◆ Records from a data source
··········

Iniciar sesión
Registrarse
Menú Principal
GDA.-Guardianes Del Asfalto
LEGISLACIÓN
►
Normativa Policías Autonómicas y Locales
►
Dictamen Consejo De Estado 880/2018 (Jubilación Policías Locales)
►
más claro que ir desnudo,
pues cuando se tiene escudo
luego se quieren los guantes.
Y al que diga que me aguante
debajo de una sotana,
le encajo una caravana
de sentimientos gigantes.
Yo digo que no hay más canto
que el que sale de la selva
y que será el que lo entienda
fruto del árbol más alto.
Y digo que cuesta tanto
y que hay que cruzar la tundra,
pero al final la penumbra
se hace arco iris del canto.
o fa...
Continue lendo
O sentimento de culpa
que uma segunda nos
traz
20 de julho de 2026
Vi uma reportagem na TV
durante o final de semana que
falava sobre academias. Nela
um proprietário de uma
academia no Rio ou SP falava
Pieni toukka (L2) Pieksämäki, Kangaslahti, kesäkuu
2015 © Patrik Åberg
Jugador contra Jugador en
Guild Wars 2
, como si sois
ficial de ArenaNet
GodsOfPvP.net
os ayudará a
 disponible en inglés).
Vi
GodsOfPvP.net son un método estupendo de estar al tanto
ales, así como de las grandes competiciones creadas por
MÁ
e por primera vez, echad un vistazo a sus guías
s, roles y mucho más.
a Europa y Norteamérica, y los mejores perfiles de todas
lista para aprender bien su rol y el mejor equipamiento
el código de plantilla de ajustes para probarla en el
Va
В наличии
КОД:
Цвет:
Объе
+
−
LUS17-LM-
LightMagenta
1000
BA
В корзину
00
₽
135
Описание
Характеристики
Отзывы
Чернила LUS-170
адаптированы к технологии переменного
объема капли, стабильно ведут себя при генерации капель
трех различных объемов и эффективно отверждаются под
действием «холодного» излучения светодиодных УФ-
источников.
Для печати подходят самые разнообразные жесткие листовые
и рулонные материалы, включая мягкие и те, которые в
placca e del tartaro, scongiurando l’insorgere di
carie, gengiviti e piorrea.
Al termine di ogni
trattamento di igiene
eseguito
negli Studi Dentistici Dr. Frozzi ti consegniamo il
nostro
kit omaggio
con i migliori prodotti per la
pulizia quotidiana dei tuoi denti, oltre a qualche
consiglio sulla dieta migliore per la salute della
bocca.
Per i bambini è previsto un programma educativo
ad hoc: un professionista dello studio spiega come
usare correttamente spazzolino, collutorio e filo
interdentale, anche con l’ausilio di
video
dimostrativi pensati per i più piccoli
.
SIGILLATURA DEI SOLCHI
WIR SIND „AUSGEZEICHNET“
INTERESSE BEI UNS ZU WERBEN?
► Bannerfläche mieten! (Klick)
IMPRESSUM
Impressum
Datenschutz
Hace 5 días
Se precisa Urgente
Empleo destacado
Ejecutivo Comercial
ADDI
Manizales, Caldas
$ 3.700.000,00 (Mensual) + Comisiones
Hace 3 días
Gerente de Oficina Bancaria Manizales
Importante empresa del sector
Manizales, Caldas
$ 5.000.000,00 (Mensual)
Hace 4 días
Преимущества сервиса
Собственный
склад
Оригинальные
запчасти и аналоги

··········

◆ Your assignment
Every record needs to be reproduced exactly, with none skipped.

◆ Your solution
Iniciar sesión
Registrarse
Menú Principal
GDA.-Guardianes Del Asfalto
LEGISLACIÓN
►
Normativa Policías Autonómicas y Locales
►
Dictamen Consejo De Estado 880/2018 (Jubilación Policías Locales)
►
más claro que ir desnudo,
pues cuando se tiene escudo
luego se quieren los guantes.
Y al que diga que me aguante
debajo de una sotana,
le encajo una caravana
de sentimientos gigantes.
Yo digo que no hay más canto
que el que sale de la selva
y que será el que lo entienda
fruto del árbol más alto.
Y digo que cuesta tanto
y que hay que cruzar la tundra,
pero al final la penumbra
se hace arco iris del canto.
o fa...
Continue lendo
O sentimento de culpa
que uma segunda nos
traz
20 de julho de 2026
Vi uma reportagem na TV
durante o final de semana que
falava sobre academias. Nela
um proprietário de uma
academia no Rio ou SP falava
Pieni toukka (L2) Pieksämäki, Kangaslahti, kesäkuu
2015 © Patrik Åberg
Jugador contra Jugador en
Guild Wars 2
, como si sois
ficial de ArenaNet
GodsOfPvP.net
os ayudará a
 disponible en inglés).
Vi
GodsOfPvP.net son un método estupendo de estar al tanto
ales, así como de las grandes competiciones creadas por
MÁ
e por primera vez, echad un vistazo a sus guías
s, roles y mucho más.
a Europa y Norteamérica, y los mejores perfiles de todas
lista para aprender bien su rol y el mejor equipamiento
el código de plantilla de ajustes para probarla en el
Va
В наличии
КОД:
Цвет:
Объе
+
−
LUS17-LM-
LightMagenta
1000
BA
В корзину
00
₽
135
Описание
Характеристики
Отзывы
Чернила LUS-170
адаптированы к технологии переменного
объема капли, стабильно ведут себя при генерации капель
трех различных объемов и эффективно отверждаются под
действием «холодного» излучения светодиодных УФ-
источников.
Для печати подходят самые разнообразные жесткие листовые
и рулонные материалы, включая мягкие и те, которые в
placca e del tartaro, scongiurando l’insorgere di
carie, gengiviti e piorrea.
Al termine di ogni
trattamento di igiene
eseguito
negli Studi Dentistici Dr. Frozzi ti consegniamo il
nostro
kit omaggio
con i migliori prodotti per la
pulizia quotidiana dei tuoi denti, oltre a qualche
consiglio sulla dieta migliore per la salute della
bocca.
Per i bambini è previsto un programma educativo
ad hoc: un professionista dello studio spiega come
usare correttamente spazzolino, collutorio e filo
interdentale, anche con l’ausilio di
video
dimostrativi pensati per i più piccoli
.
SIGILLATURA DEI SOLCHI
WIR SIND „AUSGEZEICHNET“
INTERESSE BEI UNS ZU WERBEN?
► Bannerfläche mieten! (Klick)
IMPRESSUM
Impressum
Datenschutz
Hace 5 días
Se precisa Urgente
Empleo destacado
Ejecutivo Comercial
ADDI
Manizales, Caldas
$ 3.700.000,00 (Mensual) + Comisiones
Hace 3 días
Gerente de Oficina Bancaria Manizales
Importante empresa del sector
Manizales, Caldas
$ 5.000.000,00 (Mensual)
Hace 4 días
Преимущества сервиса
Собственный
склад
Оригинальные
запчасти и аналоги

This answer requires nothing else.